Gallisch: Die Sprache der antiken Kelten in weiten Teilen der Schweiz und Frankreichs.

Althochdeutsch: Die Vorstufe der heutigen deutschen Sprache.

Ressourcen

ortsnamen.ch: https://www.ortsnamen.ch/

Historisches Lexikon der Schweiz (HLS): https://hls-dhs-dss.ch/

Digitales Wörterbuch der deutschen Sprache: https://www.dwds.de/

Delamarre, Xavier: Dictionnaire de la langue gauloise. Une approche linguistique du vieux-celtique continental. 2e édition revue et augmentée, Paris 2003: éditions errance.
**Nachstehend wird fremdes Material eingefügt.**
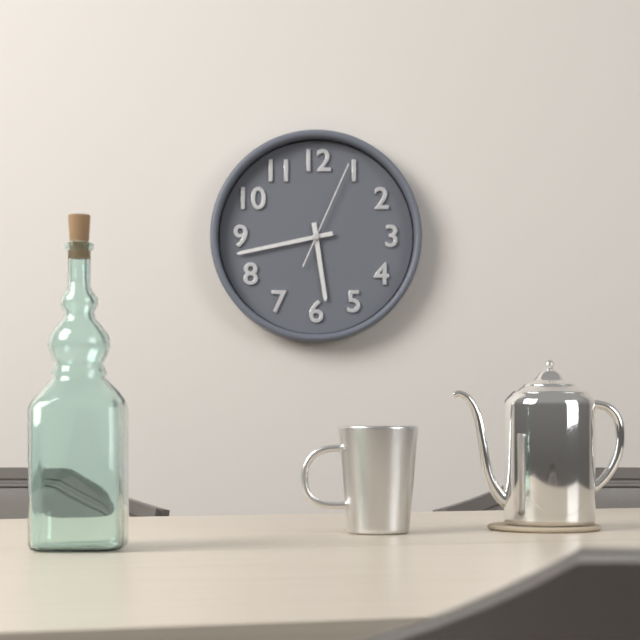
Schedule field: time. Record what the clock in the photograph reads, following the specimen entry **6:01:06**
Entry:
**5:43:04**
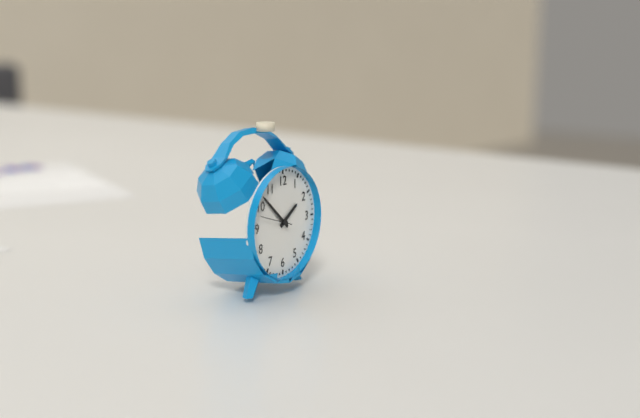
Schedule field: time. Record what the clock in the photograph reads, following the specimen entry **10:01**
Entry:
**1:52**
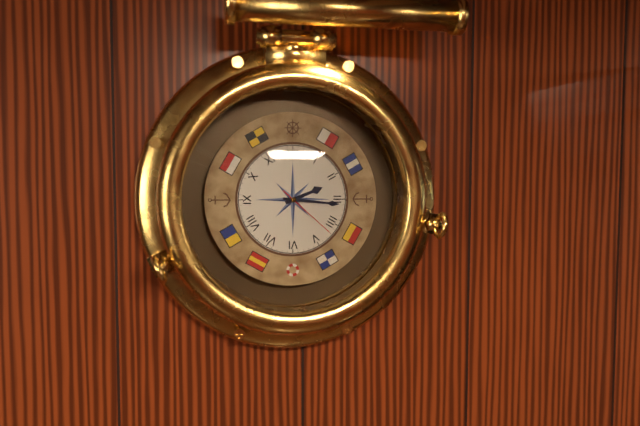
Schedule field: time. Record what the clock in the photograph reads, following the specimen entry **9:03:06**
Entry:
**2:16:22**
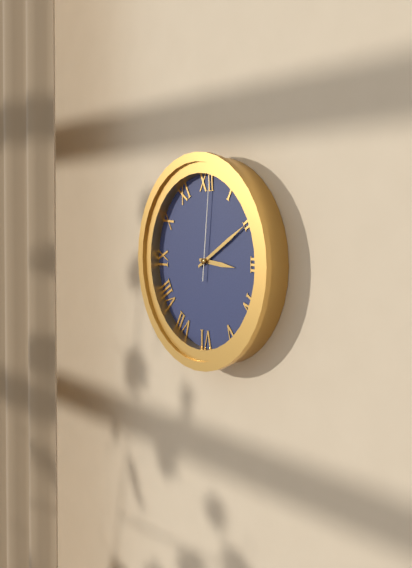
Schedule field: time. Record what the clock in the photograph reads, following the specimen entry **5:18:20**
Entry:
**3:10:01**
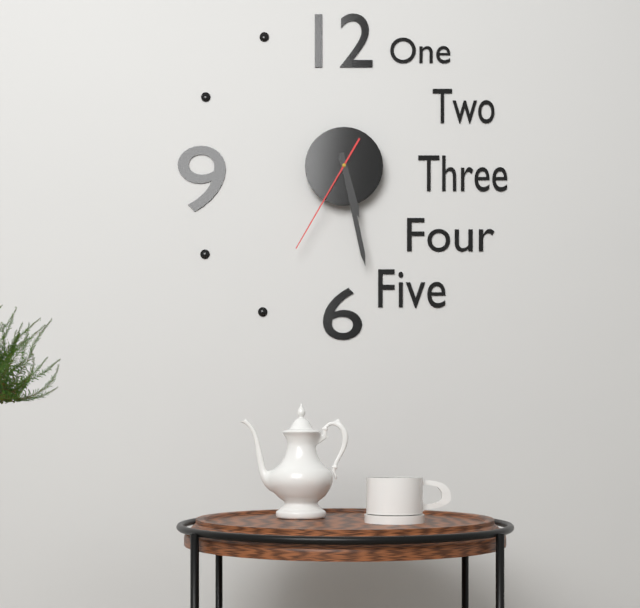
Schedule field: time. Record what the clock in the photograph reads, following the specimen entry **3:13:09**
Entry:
**5:28:35**
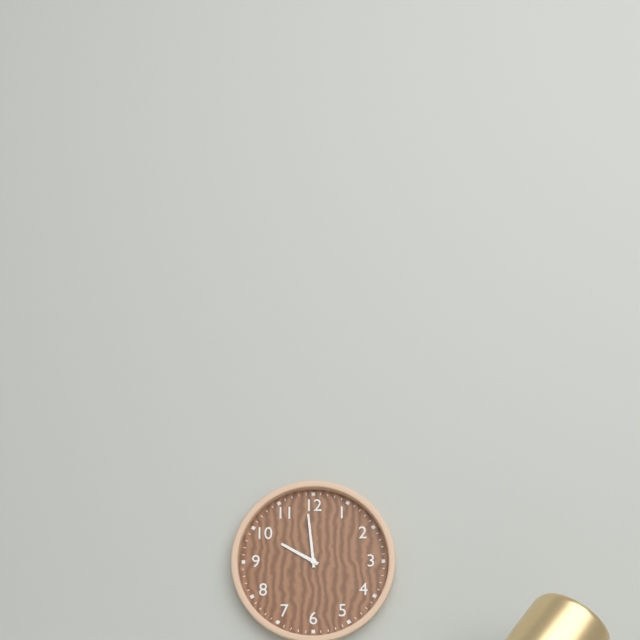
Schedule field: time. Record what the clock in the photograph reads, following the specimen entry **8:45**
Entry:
**9:59**
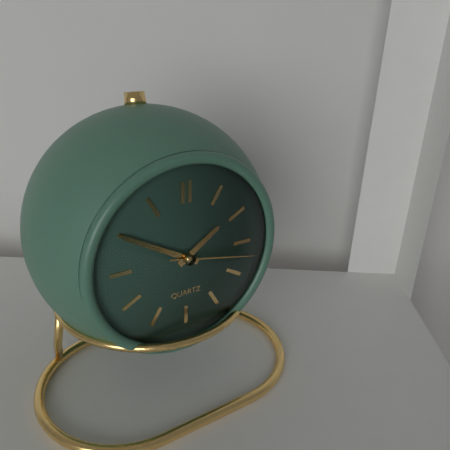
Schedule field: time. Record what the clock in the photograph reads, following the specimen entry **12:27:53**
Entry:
**1:50:17**
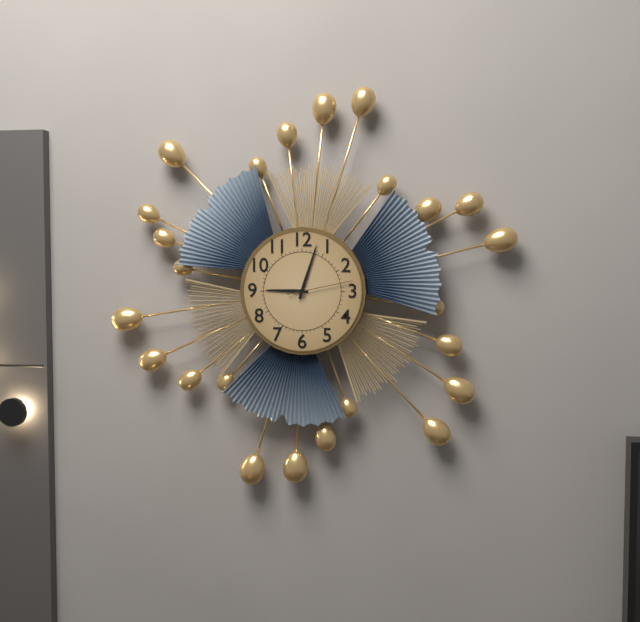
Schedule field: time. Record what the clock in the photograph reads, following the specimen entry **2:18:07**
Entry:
**9:03:13**
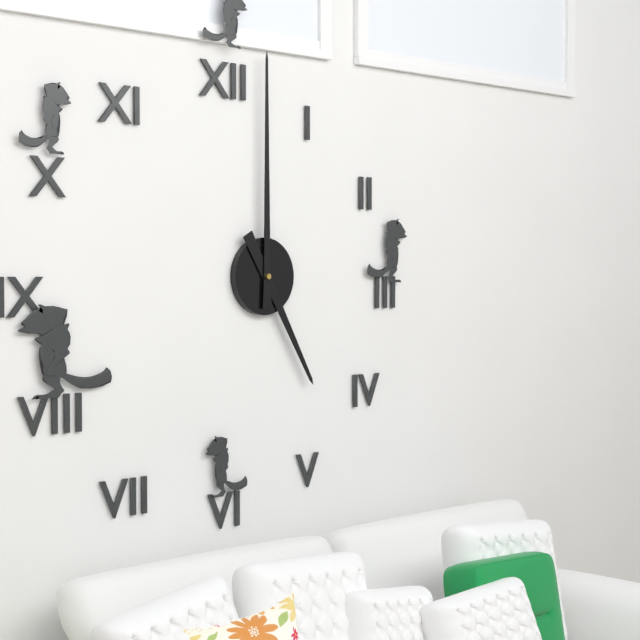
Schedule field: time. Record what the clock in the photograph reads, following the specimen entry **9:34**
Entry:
**5:00**
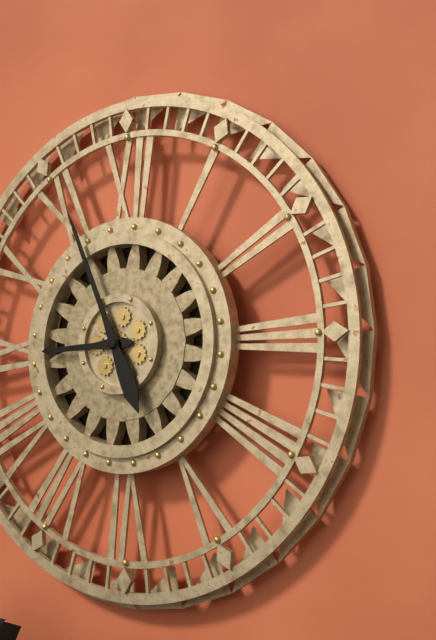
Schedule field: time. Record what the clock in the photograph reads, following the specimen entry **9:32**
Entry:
**8:56**
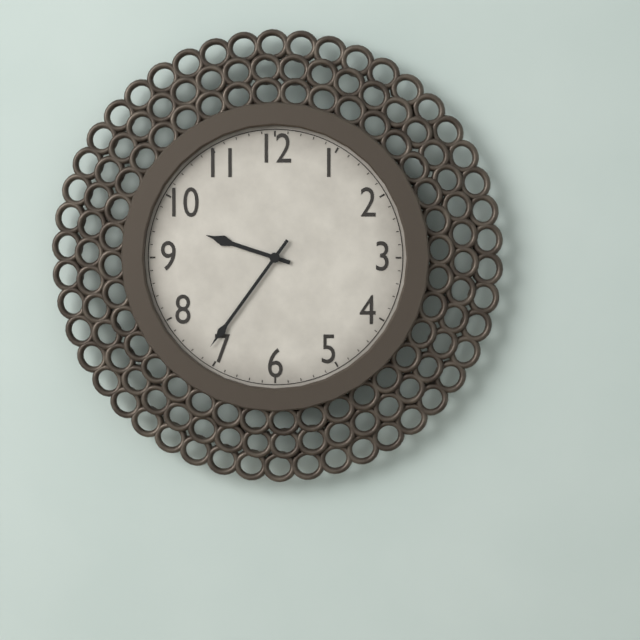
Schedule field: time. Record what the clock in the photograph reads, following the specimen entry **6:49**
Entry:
**9:36**
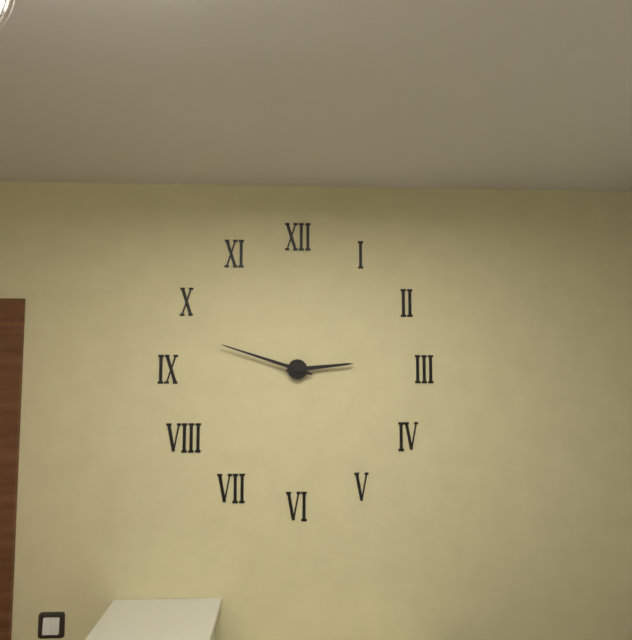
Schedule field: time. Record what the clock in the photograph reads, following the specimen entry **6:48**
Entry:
**2:48**
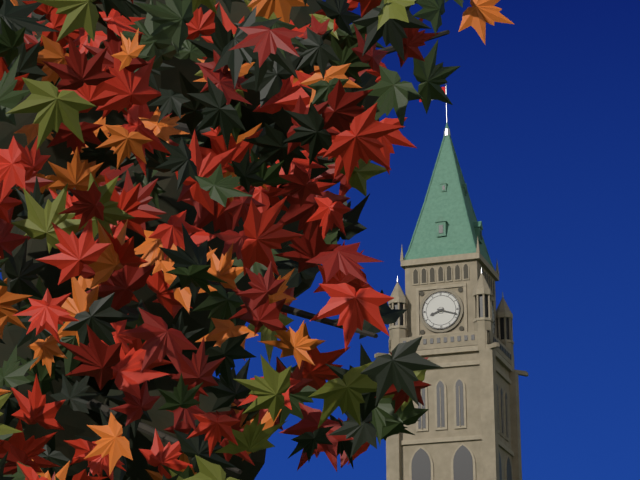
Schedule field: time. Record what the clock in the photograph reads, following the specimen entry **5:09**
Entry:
**8:18**
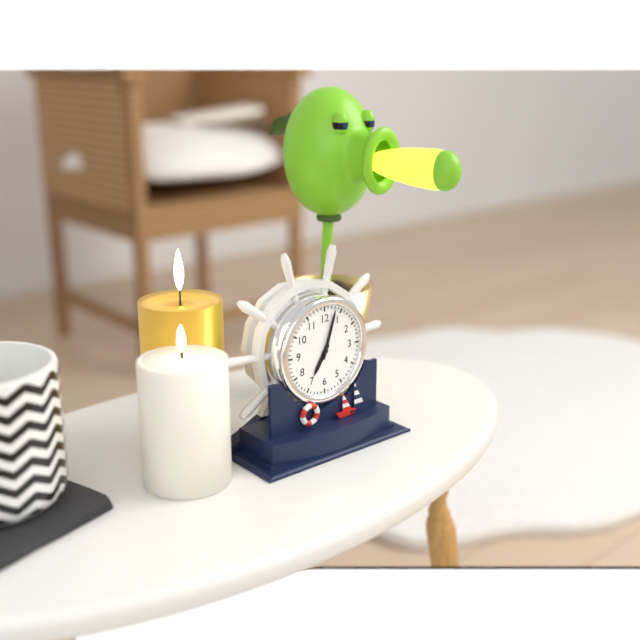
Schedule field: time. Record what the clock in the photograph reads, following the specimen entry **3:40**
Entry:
**7:03**
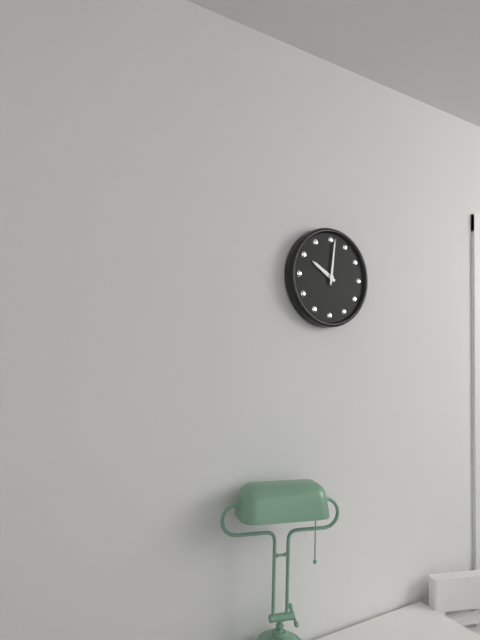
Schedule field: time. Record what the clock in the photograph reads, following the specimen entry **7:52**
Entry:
**10:01**
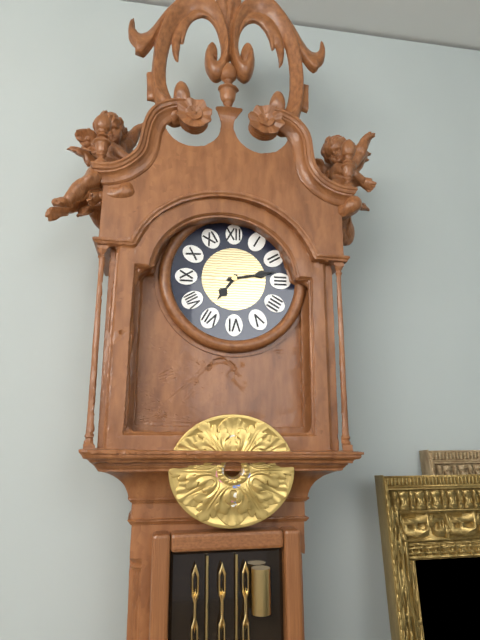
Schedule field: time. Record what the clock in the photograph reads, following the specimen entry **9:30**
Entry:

Frei-Stolba, Regula/Koch, Pirmin/Lieb, Hans W.: Eine neue Fluchtafel aus Kempraten (Kt. St. Gallen / CH), in: Scholz, Markus/Horster, Marietta (Hrsg.): Lesen und Schreiben in den römischen Provinzen. Schriftliche Kommunikation im Alltagsleben, Mainz 2015: Verlag des Römisch-Germanischen Zentralmuseums, S. 113–122.

Greule, Albrecht: Deutsches Gewässernamenbuch. Etymologie der Gewässernamen und der dazugehörigen Gebiets-, Siedlungs- und Flurnamen. Unter Mitarbeit von Sabine Hackl-Rößler, Berlin/Boston 2014: Walter de Gruyter.

Schindler, Martin Peter: Das 1388 zerstörte Alt-Weesen. Eine archäologische Fundgrube, in: Mittelalter. Zeitschrift des Schweizerischen Burgenvereins 6, 2001, S. 19–25.